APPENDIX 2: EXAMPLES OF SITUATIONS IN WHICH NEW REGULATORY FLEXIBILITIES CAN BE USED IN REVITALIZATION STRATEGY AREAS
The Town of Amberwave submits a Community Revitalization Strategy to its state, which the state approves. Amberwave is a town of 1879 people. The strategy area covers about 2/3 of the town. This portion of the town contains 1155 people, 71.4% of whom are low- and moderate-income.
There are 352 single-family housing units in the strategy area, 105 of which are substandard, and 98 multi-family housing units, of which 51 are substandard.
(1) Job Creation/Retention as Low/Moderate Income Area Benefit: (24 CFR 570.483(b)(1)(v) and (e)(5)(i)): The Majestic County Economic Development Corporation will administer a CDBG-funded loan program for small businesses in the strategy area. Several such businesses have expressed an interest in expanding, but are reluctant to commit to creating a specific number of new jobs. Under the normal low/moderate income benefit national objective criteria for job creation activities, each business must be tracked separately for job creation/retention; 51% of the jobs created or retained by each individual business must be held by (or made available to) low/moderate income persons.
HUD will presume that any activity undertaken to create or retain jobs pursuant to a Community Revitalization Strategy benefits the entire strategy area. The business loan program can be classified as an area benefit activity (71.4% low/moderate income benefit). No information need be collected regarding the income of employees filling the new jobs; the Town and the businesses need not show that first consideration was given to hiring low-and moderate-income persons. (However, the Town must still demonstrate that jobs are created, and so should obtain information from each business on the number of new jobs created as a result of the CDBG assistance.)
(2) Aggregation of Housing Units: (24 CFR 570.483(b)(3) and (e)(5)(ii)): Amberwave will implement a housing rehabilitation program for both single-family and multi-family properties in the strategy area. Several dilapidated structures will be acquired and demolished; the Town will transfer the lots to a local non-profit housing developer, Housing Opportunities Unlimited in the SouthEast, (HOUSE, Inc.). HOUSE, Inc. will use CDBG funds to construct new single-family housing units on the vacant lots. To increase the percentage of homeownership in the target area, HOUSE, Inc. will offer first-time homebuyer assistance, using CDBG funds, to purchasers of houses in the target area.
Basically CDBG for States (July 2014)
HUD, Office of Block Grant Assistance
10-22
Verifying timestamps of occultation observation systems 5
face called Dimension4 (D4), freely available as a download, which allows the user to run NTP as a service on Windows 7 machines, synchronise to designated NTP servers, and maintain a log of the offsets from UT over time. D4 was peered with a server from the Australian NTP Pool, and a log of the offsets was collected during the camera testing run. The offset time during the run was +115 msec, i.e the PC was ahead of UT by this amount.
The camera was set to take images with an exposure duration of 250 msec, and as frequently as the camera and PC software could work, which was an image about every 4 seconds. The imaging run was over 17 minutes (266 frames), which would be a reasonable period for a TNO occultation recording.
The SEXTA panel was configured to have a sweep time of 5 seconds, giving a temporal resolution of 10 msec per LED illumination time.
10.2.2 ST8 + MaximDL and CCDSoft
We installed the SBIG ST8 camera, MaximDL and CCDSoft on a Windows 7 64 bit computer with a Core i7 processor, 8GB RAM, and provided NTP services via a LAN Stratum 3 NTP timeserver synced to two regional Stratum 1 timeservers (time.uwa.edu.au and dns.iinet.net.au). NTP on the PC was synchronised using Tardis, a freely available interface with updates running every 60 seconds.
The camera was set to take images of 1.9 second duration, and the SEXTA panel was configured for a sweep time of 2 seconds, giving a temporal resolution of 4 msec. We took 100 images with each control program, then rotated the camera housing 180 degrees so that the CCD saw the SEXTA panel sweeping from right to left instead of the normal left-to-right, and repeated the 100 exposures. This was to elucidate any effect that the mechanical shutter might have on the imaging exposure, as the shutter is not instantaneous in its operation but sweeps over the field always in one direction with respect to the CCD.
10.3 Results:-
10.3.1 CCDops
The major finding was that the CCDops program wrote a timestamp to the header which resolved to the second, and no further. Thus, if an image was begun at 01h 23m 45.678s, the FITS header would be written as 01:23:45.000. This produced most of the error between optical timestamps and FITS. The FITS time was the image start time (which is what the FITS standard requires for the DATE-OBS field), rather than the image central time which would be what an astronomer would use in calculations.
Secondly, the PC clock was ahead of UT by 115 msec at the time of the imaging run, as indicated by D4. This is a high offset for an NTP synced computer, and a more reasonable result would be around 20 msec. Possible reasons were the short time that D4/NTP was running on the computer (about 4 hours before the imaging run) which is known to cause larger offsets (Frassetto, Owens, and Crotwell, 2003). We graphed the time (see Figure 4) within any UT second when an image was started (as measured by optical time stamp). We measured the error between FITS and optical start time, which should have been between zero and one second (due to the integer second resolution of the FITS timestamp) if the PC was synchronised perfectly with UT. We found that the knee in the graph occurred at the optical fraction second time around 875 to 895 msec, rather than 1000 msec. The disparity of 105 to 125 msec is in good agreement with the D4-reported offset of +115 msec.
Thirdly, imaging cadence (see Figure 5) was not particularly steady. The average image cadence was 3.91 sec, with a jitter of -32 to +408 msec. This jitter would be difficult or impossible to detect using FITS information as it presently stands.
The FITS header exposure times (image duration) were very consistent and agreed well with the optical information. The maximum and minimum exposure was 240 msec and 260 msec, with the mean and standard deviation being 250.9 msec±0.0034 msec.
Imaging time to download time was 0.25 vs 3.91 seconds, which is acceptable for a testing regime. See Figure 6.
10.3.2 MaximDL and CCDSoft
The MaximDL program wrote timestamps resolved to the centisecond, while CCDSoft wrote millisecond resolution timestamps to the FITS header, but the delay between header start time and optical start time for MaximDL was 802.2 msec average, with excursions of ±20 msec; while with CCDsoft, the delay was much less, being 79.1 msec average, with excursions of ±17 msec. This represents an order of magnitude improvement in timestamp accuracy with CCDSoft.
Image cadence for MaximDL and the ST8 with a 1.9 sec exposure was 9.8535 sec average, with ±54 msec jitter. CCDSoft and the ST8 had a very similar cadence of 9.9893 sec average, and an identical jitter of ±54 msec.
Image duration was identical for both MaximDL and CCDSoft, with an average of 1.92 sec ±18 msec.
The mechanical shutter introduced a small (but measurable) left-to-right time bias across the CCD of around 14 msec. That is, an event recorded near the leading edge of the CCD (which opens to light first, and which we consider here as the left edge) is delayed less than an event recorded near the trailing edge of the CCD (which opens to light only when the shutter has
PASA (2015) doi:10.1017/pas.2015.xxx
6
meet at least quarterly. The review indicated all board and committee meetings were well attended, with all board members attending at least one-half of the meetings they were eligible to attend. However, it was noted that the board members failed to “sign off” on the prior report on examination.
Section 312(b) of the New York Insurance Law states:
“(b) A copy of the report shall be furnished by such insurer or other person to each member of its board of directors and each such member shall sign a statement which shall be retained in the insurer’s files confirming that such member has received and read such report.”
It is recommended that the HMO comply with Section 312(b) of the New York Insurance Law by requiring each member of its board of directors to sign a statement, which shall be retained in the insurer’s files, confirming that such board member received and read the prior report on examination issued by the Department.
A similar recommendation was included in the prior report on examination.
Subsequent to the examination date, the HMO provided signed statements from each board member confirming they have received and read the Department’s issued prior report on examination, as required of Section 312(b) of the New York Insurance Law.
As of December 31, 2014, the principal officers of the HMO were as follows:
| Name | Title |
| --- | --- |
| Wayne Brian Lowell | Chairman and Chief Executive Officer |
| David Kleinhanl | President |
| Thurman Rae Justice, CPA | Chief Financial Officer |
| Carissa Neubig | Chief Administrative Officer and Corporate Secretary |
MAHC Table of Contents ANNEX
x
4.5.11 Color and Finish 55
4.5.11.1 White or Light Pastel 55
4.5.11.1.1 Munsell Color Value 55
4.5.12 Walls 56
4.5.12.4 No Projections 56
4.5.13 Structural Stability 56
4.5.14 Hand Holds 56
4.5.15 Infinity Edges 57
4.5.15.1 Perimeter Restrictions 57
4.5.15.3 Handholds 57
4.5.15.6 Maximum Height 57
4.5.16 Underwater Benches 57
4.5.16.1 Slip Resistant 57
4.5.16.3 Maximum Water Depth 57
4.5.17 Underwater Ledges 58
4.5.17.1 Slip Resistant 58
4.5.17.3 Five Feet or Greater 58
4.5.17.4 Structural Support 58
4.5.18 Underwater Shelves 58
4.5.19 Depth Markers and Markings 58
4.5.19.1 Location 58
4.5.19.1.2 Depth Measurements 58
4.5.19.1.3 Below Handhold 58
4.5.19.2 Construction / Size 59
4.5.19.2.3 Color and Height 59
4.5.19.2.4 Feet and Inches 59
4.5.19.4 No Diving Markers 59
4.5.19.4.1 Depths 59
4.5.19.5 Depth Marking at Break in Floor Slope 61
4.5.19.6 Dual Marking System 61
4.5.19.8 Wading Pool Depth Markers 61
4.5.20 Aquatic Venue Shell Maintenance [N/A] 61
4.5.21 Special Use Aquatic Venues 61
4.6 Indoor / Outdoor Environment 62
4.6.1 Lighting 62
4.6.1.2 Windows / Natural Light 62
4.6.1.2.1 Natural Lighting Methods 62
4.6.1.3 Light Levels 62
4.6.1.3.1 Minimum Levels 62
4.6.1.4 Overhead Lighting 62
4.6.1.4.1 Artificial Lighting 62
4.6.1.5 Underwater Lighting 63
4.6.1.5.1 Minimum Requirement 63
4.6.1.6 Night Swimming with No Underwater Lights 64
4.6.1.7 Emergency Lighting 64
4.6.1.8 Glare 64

* * * *

For the string "Slip", show each line of the listing where it appears.

Result of this task:
4.5.16.1 Slip Resistant 57
4.5.17.1 Slip Resistant 58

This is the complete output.